Federal government releasing details of new carbon tax

OTTAWA, ON. (NEWS 1130) – The carbon price is part of a broader climate change framework from the government, as part of the Pan Canadian Framework for Clean Growth and Climate Change.

According to Maclean’s Magazine Ottawa Bureau Chief John Geddes, the Trudeau government plans to give provinces three options. “They can either do a straight carbon tax or like BC a cap-and-trade system like Ontario or Quebec, or some blend which is the Alberta way,” says Geddes.

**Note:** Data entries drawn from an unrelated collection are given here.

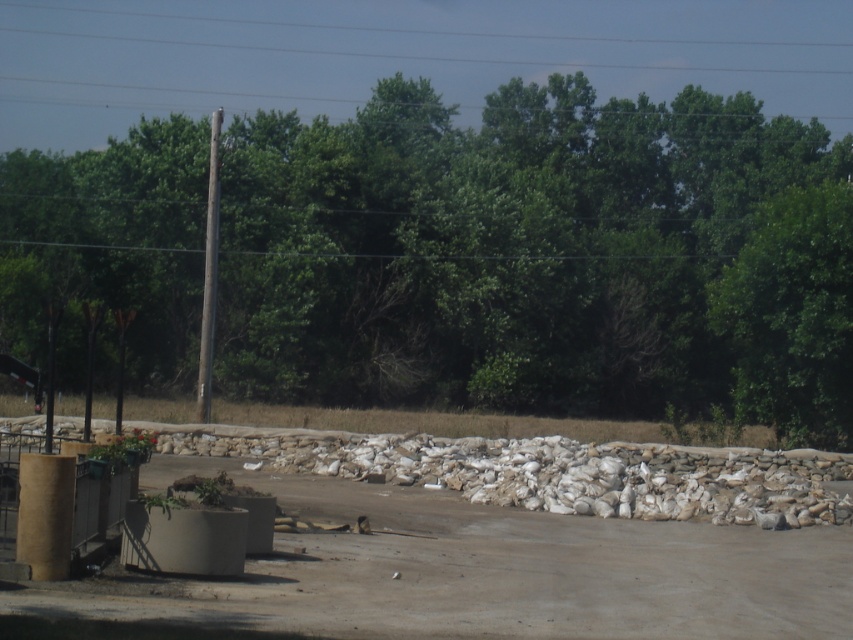
You are driving a car and need to turn left onto the dirt track at center. There is a green leafy tree at upper center in your way. Can you safely make the turn without hitting the tree?

The green leafy tree at upper center is positioned over the dirt track at center, so you cannot safely make the turn without hitting the tree.

You are a delivery person who needs to navigate between the green leafy tree at upper center and the brown wooden pole at left. Given that your delivery cart has a turning radius of 60 feet, will you be able to maneuver between these two objects?

The distance between the green leafy tree at upper center and the brown wooden pole at left is 57.02 feet. Since the turning radius of the delivery cart is 60 feet, which is larger than the distance between them, the cart will not be able to maneuver between these two objects without adjusting its path or position.

You are a painter who needs to set up an easel. You have a canvas that is 1.5 meters wide. You want to paint the green leafy tree at upper center and the brown wooden pole at left. Can you fit both subjects on your canvas if you position them side by side?

The green leafy tree at upper center might be wider than brown wooden pole at left. If the tree is wider than 1.5 meters, then the combined width of both subjects would exceed the canvas size. However, if the tree is narrower than 1.5 meters, they could fit. The exact width isn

The Liberal government want to see the tax or cap and trade equivalent of $10 per tonne of emissions put in place by the end of 2018, with the price rising to $50 by 2022.

However, Geddes claims that’s simply not enough. “You’d have to have a much, much steeper carbon tax than what’s being proposed here.”

In order for Canada to hit its international targets, Geddes says the government needs to impose many other regulations or push the carbon price up to 300 dollars a tonne.

Just last year, the Canadian Taxpayers Federation criticized the carbon tax plan, claiming it doesn’t work, and would cost Canadian families thousands more in taxes by 2022.

“Emissions are higher than they were when we brought in the carbon tax, and the economy has not out-performed our neighbours,” said former CTF BC Director Jordan Bateman.

The CTF estimates it’ll cost the average Canadian family $2,569 more in taxes every year, but expects British Columbian families to be less hard-hit.

This is because power sources in BC are generally cleaner, with the province producing less oil and gas than other parts of the country.

Canada has agreed to cut emissions to 30% below levels in 2005. To do so, the country would have to reduce its emissions by about 200 million tonnes over the next 13 years, which is roughly the equivalent of taking every car in the country off the road, twice.